Na ação, o MPF/SE pede que a União seja obrigada a aportar recursos, em até 15 dias, para os reparos e colocação em funcionamento do conjunto de eletrobombas. Pede também que em até 30 dias a União disponibilize valores para o pagamento da energia elétrica das contas que estão vencendo; e que em até 45 dias sejam destinados os cerca de R$ 8 milhões apresentados pela Codevasf como necessários para reparar deficiências e suprir ausências do Jacaré Curituba. O MPF também quer que a União defina, em pactuação com os demais envolvidos, a quem caberá a gestão e operacionalização do Jacaré Curituba até sua transferência, como se dará essa transferência e em que prazo.
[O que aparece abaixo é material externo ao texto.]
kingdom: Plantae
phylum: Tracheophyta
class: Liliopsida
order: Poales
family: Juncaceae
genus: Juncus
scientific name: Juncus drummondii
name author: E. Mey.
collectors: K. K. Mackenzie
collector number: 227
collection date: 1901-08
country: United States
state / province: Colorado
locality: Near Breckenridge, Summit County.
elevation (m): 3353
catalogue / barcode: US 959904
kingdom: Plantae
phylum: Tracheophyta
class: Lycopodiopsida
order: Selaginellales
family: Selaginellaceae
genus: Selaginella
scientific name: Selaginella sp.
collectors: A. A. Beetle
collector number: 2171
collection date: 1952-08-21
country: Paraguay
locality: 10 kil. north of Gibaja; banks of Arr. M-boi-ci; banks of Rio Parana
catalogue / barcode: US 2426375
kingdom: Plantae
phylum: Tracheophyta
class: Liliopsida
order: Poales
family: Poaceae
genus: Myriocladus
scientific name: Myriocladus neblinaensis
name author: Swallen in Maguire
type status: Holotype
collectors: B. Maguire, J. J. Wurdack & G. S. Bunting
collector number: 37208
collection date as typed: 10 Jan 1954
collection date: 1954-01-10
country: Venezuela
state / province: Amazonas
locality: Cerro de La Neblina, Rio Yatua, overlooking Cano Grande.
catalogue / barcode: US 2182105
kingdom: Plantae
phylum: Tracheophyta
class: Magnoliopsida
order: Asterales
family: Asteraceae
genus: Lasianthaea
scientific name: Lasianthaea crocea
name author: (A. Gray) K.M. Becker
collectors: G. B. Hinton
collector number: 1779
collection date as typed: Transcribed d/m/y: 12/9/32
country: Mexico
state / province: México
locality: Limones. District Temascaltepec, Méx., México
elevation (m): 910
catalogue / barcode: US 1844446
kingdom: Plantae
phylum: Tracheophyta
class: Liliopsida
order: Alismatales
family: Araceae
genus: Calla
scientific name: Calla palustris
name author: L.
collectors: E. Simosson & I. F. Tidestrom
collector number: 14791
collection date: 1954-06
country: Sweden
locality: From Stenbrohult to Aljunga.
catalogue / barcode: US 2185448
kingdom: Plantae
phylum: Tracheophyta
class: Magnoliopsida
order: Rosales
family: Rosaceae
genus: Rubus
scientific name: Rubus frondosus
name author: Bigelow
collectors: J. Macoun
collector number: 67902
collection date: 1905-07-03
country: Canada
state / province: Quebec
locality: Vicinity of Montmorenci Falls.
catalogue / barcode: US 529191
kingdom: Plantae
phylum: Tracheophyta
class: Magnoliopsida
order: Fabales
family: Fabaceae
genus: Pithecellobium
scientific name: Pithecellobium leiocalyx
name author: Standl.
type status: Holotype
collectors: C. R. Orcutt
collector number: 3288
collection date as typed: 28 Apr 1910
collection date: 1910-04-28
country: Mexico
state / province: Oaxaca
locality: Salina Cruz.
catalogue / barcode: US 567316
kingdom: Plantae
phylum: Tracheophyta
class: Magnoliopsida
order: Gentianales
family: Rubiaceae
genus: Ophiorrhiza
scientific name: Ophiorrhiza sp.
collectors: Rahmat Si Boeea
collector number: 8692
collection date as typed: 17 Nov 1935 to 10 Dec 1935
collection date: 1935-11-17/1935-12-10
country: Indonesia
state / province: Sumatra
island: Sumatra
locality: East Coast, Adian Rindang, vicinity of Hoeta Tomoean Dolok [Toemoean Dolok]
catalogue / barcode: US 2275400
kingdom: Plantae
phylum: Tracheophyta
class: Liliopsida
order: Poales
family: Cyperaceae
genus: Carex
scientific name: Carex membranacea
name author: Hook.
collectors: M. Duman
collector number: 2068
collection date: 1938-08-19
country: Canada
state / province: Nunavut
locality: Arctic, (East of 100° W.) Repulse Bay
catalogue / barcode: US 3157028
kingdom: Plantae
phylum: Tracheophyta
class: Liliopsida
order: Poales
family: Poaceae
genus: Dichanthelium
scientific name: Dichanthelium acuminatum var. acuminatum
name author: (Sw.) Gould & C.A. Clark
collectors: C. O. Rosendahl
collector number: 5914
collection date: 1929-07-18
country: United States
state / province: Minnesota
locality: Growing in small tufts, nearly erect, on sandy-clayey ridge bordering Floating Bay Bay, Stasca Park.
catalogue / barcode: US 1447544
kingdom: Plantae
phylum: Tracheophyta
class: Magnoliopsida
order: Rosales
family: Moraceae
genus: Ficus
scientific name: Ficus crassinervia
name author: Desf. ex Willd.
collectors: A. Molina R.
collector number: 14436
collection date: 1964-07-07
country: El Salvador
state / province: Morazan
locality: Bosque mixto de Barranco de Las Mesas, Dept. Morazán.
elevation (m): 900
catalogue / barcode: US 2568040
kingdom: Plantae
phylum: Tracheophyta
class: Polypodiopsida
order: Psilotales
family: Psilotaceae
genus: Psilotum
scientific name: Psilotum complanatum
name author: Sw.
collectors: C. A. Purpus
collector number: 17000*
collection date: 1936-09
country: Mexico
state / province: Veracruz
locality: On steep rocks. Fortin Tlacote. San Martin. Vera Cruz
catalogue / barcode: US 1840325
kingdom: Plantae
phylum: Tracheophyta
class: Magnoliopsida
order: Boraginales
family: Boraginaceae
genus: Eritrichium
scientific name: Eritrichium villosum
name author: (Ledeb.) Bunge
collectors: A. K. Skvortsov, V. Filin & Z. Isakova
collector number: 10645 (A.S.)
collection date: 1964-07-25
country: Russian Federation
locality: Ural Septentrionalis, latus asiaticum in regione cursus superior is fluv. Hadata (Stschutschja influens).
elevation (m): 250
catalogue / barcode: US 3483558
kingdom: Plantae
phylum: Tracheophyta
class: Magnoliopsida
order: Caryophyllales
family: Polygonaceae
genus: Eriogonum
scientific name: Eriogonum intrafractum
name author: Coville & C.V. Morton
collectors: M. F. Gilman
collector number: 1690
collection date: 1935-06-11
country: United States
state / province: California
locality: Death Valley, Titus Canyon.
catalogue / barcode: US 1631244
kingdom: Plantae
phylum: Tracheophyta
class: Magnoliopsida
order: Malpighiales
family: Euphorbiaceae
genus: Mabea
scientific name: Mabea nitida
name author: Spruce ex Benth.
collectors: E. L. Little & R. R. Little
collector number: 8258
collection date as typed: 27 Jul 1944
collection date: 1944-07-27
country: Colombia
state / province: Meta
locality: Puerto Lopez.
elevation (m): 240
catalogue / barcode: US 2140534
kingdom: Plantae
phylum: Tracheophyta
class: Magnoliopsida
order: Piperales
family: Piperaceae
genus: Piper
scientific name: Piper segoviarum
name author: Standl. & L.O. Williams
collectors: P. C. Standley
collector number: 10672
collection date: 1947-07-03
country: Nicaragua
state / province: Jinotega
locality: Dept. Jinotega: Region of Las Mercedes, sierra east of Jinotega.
O MPF ainda pede que Incra, Codevasf e Estado de Sergipe sejam condenados a proceder, em regime de colaboração, à adoção de todas as medidas pertinentes (avaliação, licitação, contratação, execução direta, fiscalização etc) de forma a que o Projeto Jacaré Curituba seja colocado em pleno e irrestrito funcionamento nos moldes em que pactuado ao longo dos anos, observados os regramentos vigentes. A ação também requer medidas para assegurar a emancipação do Jacaré Curituba e suas agrovilas, de forma que se mostre viável a operação e manutenção das atividades desenvolvidas e a desenvolver local e regionalmente.